The company has been building for that market. monday.com said in February that its platform had more than 250,000 customers worldwide and more than 5,000 partners, with a marketplace built around setup, workflow design, optimization, process building, data migration, integrations and team training. In February 2025, it hosted a Partner Summit in London with more than 600 professionals from more than 50 countries, underscoring how central the ecosystem has become to distribution.

The product side is moving just as quickly. In March, monday.com said external AI agents can now access the platform and operate alongside human users. It also launched Agentalent.ai, a managed marketplace where enterprises can discover, evaluate and hire AI agents for defined business roles, with backing from AWS, Anthropic and Wix. That gives partners like Mindsprint a new pitch: monday.com is not only for project tracking, but for orchestrating AI-led operations across departments.

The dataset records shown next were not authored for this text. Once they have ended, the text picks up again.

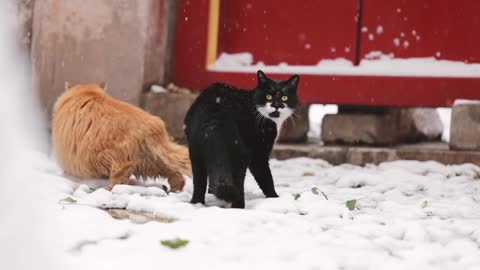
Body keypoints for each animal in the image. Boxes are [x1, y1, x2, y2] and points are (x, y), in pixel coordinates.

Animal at [52, 81, 191, 191]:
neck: (87, 92)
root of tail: (151, 123)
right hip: (150, 162)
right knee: (176, 173)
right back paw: (175, 190)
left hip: (109, 158)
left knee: (120, 179)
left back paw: (109, 190)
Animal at [183, 70, 298, 209]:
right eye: (268, 96)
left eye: (284, 98)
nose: (276, 106)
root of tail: (214, 112)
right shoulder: (259, 153)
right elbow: (266, 177)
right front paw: (275, 198)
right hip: (240, 153)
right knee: (238, 181)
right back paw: (238, 207)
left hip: (195, 150)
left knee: (199, 181)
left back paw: (196, 203)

The enterprise signal is already showing up in the numbers. monday.com reported fourth-quarter 2025 revenue of $333.9 million, up 25% year over year, and full-year revenue growth of 27% with a 14% non-GAAP operating margin. Customers with more than $50,000 in annual recurring revenue made up 41% of total ARR, and monday vibe became the fastest product in company history to pass $1 million in ARR. For sales, product and engineering teams inside monday.com, the Mindsprint partnership points in one direction: larger accounts, more implementation complexity and a harder comparison with rivals such as Asana, Jira and ServiceNow.